Oktober 2022

221012

ENERGIE-CHRONIK




Im Internet wird die 10-Kilo-Packung mit REKORD-Briketts zu Phantasiepreisen angeboten, die rund zehnmal so hoch sind wie die ebenfalls gestiegenen Preise von seriösen Händlern. Im Vorjahr kostete die 10-Kilo-Tragepackung teilweise weniger als drei Euro. Anscheinend spekulieren derartige Angebote auf Leute, die nicht rechnen können, denn Gasheizung ist da immer noch günstiger...

Letzter Brikett-Hersteller kann Nachfrage nicht befriedigen

Der letzte deutsche Brikett-Hersteller "Rekord" im LEAG-Veredelungsbetrieb Schwarze Pumpe in der Niederlausitz kann derzeit die Nachfrage nach diesem Brennstoff nicht befriedigen. Der Grund dafür ist zum einen, dass viele Besitzer von alten Ofenheizungen oder neu angeschafften Kaminöfen wegen der enorm gestiegenen Gas- und Heizölpreise vermehrt auf diesen konventionellen Wärmespender ausweichen wollen. Hinzu kommt aber auch, dass die unvorhergesehene Wiederinbetriebnahme der Blöcke E und F des Kraftwerks Jänschwalde (221004) zu Lasten der Brikett-Fertigung geht. Eine erheblich stärkere Nachfrage stößt also auf ein erheblich geringeres Angebot, denn zu allem Überfluss hat auch noch RWE als bislang zweiter Hersteller den Vertrieb von "Union"-Briketts an Haushaltskunden praktisch schon eingestellt. Zum Jahresende wird RWE Power die Produktion dieses Brennstoffs ganz beenden.

- Bereitgestellte Daten -
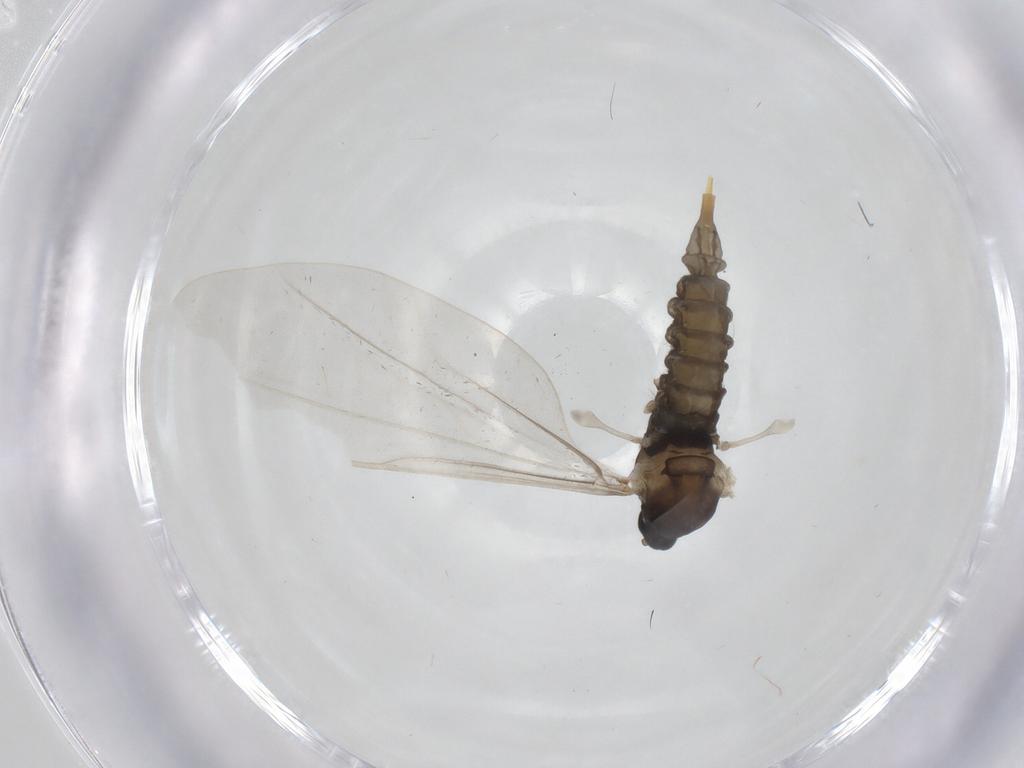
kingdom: Animalia
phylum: Arthropoda
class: Insecta
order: Diptera
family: Cecidomyiidae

- Aufgabe 1 -
Erkläre anhand des Textauszugs, weshalb der letzte deutsche Brikett-Hersteller die Nachfrage derzeit nicht befriedigen kann.
- Aufgabe 2 -
Kopiere aus dem Textauszug wortgetreu den Abschnitt von „Oktober 2022“ bis „immer noch günstiger...“.

- Antwort 1 -
Die Nachfrage ist stark gestiegen, weil viele Besitzer alter Ofenheizungen oder neu angeschaffter Kaminöfen wegen der enorm gestiegenen Gas- und Heizölpreise auf Briketts ausweichen wollen. Zugleich ist das Angebot erheblich geringer. Die unvorhergesehene Wiederinbetriebnahme der Blöcke E und F des Kraftwerks Jänschwalde geht zu Lasten der Brikett-Fertigung, und RWE hat den Vertrieb von „Union“-Briketts an Haushaltskunden praktisch schon eingestellt.

- Antwort 2 -
Oktober 2022

221012

ENERGIE-CHRONIK




Im Internet wird die 10-Kilo-Packung mit REKORD-Briketts zu Phantasiepreisen angeboten, die rund zehnmal so hoch sind wie die ebenfalls gestiegenen Preise von seriösen Händlern. Im Vorjahr kostete die 10-Kilo-Tragepackung teilweise weniger als drei Euro. Anscheinend spekulieren derartige Angebote auf Leute, die nicht rechnen können, denn Gasheizung ist da immer noch günstiger...